Getting to maybe vs. concrete, measurable outcomes
“Maybe” comes with no guarantees, only a chance. But “maybe” has always been the best odds the world has offered to those who set out to alter its course…”Maybe” is not a cautious word. It is a defiant claim of possibility in the face of a status quo we are unwilling to accept.
Why complexity science?
- Traditional methods of seeing the world compare its workings to a machine. Complexity science embraces life as it is: unpredictable, emergent, evolving and adaptable.
- Connections or relationships define how complex systems work; an organization is its relationships not its flow chart.
- Using insights about how the world is changed, we can become active participants in shaping those changes.
Being heard: speaking the vision and passion
Effective and innovative organizations keep alive the that vision and passion, that sense of calling…Part of the challenge in being heard is to hone what you have to say and practice saying it in a way that connects both emotionally and intellectually, both affectively and cognitively
Working with powerful strangers
- If the system is to be transformed as opposed to overturned, collaboration between the radical and the establishment must be created.
- In any discussion of power and its redistribution, link the issue directly to the organization’s mission and keep it in that context.

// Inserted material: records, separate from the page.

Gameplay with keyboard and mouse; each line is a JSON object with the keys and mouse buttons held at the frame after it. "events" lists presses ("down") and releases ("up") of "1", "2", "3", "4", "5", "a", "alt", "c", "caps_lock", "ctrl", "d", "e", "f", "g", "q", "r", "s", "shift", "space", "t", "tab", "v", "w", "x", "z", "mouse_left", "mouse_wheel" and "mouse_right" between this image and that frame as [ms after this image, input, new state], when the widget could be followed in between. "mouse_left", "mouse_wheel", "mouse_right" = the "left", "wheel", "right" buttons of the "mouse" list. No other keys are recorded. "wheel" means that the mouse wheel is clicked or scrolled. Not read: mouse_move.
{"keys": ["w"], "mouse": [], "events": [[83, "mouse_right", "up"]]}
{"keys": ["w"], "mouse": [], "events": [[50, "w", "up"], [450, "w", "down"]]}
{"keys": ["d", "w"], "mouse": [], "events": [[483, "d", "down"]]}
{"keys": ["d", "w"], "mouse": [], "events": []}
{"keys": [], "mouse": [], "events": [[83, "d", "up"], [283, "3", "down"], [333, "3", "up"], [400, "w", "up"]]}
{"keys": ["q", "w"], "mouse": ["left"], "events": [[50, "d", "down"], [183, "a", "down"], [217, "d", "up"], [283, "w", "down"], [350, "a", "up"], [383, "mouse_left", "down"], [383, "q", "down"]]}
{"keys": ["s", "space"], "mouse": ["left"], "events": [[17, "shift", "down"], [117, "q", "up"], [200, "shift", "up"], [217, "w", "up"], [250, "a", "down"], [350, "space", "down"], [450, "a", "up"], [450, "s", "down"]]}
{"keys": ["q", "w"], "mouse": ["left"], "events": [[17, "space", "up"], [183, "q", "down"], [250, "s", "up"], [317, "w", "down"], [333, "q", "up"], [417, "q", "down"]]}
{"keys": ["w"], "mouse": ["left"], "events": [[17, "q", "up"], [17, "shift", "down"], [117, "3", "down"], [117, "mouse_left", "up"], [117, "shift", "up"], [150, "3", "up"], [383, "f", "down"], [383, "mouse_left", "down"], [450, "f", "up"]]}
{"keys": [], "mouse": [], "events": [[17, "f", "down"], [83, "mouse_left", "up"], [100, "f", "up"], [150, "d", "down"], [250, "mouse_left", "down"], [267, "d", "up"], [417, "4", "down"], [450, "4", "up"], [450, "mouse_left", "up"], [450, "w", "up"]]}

- Power dynamics will surface in connection to mission fulfillment; which is appropriate; there it will challenge those in power to examine the depth of their commitment to real change.
Evaluation, measurement, accountability
- Set information targets, not just performance targets.
- Use developmental evaluation, charting a changing path of innovation by providing rapid feedback.
- Frame changes from you’re learning as developments, not just improvements, and a key difference in perspective. Especially with funders.
- Support learning as a meaningful outcome – and reporting on learning as a form of authentic accountability.
- The highest form of accountability is internal. Are we being true to our vision? Are we dealing with reality? Are we connecting the dots between here-and-now and our vision? Are we walking the talk? How do we know if we’re not?
Scaling innovation
Scaling up is rarely a linear process that involves doing more of the same.
A different approach to strategic planning
- Make big-picture, strategic thinking an ongoing part of decision making, not something done only periodically in retreats.
- Devote resources to identifying and tracking important trends. Make strategic analysis about the connections between local efforts and major trends a regular part of your work.
- Develop a fierce commitment to ongoing reality testing, especially seeking and being open to critical feedback and standing still to see the bigger picture.
- Instead of cheerleading, cultivate the skills of rigorous pattern analysis and reality testing.
Quotes I loved
- Thinking is a form of action.
- A goal helps to channel the energy but doesn’t create it.
- Keep the goals front and centre – let the means emerge.
- Hell is not failing, hell is delusion.
- It takes courage to act in the absence of certainty and clarity. But to not engage, to not connect does not mean we protect ourselves from uncertainty.
I’m a voracious reader, and highly recommend this book by Frances Westley, Brenda Zimmerman and Michael Quinn Patton — especially for those involved in innovation, organizational change and social transformation, or for those who wonder and perhaps worry about how we can solve today’s seemingly insolvable social issues.